= Beginning of Section =

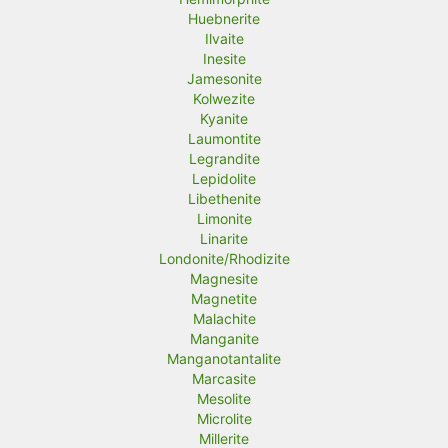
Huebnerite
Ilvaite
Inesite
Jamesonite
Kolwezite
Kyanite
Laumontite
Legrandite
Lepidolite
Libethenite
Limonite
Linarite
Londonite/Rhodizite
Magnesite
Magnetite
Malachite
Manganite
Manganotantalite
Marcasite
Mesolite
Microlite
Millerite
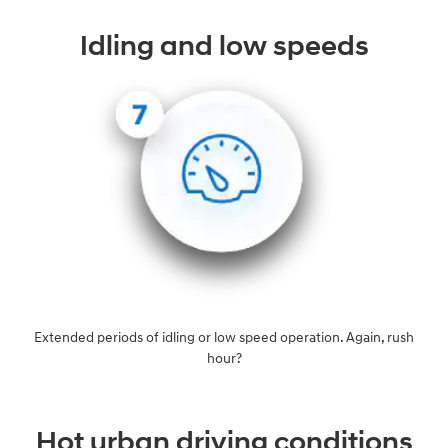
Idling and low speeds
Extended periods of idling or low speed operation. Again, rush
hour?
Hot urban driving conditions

= End of Section =
= Beginning of Section =

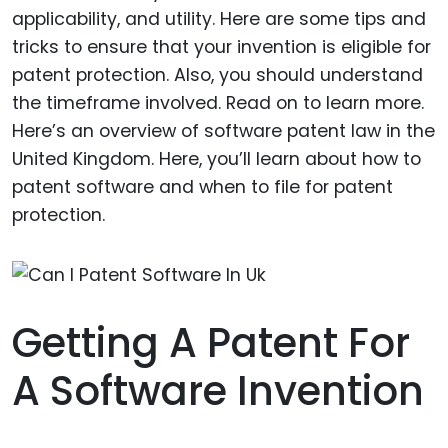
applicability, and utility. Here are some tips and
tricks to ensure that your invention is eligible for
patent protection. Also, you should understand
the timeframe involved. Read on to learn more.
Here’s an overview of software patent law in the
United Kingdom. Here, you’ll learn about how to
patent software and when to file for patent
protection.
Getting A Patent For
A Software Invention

= End of Section =

Exercise brief: Every line with the word "protection" in it should be copied from the listing above.

Solution to this exercise:
patent protection. Also, you should understand
protection.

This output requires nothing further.